Some committee members believe it is unreasonable to expect state and local governments to file material event notices when the ratings on the insurance wrapping their bonds but not their bonds' underlying ratings change.

Hoadley, Wisconsin's capital finance director, said that the SEC's Rule 15c2-12 places an impossible burden on issuers in such circumstances because they have not been formally told by either the rating agencies or the bond insurers that the insurers' ratings have been lowered.

"It's hard to disclose what you don't know as a matter of fact," he said.

A second letter that Hoadley sent to all three major credit rating agencies in February resulted in conference calls with the rating agencies but no agreement for them to formally communicate bond insurance downgrades to issuers, Hoadley said.

At Saturday's debt committee meeting, members from different jurisdictions described their various approaches to the issue of disclosing that insurers of their bonds have been downgraded.

One finance director said he has filed notices generally that insurers of his bonds have been downgraded, while another said she has filed notices on each insured bond when the insurer has been downgraded.
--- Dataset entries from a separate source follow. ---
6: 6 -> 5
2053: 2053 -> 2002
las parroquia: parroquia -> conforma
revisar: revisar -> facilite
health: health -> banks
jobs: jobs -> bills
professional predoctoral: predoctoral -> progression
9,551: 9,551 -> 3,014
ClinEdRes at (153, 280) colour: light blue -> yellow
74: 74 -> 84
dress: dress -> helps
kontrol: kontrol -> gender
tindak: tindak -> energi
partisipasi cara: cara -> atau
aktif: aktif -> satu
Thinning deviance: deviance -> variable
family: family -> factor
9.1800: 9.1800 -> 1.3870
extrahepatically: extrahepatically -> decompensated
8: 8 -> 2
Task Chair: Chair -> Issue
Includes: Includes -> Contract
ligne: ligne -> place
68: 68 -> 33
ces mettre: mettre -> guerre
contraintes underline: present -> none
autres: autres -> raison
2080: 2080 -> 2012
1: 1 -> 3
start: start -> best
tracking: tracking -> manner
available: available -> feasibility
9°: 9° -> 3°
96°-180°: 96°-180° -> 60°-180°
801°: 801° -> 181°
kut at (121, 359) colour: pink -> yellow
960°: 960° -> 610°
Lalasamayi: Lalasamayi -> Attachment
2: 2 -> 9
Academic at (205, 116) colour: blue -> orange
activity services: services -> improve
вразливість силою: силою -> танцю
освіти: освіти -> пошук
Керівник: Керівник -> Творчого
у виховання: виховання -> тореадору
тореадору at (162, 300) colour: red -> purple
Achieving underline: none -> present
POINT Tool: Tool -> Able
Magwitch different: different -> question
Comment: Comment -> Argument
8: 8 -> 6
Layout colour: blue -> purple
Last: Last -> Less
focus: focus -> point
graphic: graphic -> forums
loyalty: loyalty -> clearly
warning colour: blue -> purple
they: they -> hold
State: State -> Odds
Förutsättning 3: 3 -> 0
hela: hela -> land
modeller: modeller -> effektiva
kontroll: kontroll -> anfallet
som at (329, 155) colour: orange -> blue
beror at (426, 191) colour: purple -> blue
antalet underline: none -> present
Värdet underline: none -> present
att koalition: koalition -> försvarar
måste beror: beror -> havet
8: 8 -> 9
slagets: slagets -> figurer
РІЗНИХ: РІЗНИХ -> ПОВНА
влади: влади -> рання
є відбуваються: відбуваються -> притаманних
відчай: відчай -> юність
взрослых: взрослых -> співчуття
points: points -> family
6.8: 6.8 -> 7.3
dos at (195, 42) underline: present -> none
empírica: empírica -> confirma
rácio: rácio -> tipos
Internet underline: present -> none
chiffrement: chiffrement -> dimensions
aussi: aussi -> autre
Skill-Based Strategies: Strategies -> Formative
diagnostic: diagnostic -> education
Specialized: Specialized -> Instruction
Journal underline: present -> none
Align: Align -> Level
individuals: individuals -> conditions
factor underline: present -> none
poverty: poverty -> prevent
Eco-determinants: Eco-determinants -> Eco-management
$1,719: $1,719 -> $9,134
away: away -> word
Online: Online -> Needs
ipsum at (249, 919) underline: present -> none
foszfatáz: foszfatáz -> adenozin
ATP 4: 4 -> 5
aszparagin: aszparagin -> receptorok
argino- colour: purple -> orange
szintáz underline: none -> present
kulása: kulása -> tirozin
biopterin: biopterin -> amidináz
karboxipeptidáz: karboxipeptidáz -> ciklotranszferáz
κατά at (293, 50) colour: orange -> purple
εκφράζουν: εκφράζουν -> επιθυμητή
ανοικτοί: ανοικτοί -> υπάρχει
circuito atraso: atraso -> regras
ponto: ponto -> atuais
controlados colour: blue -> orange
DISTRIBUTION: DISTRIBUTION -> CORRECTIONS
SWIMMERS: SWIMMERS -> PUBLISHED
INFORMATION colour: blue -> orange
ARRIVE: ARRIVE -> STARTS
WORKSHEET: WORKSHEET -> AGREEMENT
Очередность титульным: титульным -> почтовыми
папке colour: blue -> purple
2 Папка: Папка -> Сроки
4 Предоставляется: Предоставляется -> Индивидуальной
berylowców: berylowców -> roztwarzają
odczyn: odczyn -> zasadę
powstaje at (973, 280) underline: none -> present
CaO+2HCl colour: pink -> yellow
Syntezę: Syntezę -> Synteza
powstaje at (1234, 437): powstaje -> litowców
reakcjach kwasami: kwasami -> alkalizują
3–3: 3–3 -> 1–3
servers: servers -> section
Another member said he would not file any disclosures and has instructed his bond counsel to draft a legal document explaining why.

Under 15c2-12, a dealer may not underwrite munis unless the issuer of the bonds has contractually agreed to disclose to nationally-recognized repositories financial and operating information at least annually, as well as the occurrence of any of 11 specified material events, such as rating changes, bond calls, and adverse tax opinions, or events affecting the tax-exempt status of the bonds.

Though Hoadley has received no response from the SEC, his letter came after the commission distributed two pieces of guidance to bond attorneys earlier this year meant to clarify issuers' roles amid the rating downgrades of insurers.

The first, which the commission informally sent to the National Association of Bond Lawyers on Jan. 18, stated that issuers did not need to file material event notices notifying investors of the initial Fitch Ratings' downgrade of Ambac Assurance Corp. to double-A from triple-A because "press coverage had been so widespread and extensive."

But in a Feb. 6 clarification, which some attorneys saw as a reversal, the SEC stated that the Jan. 18 notice only applied to the reporting of the rating downgrades to the insurers and not to the wrapped securities that were downgraded as a result.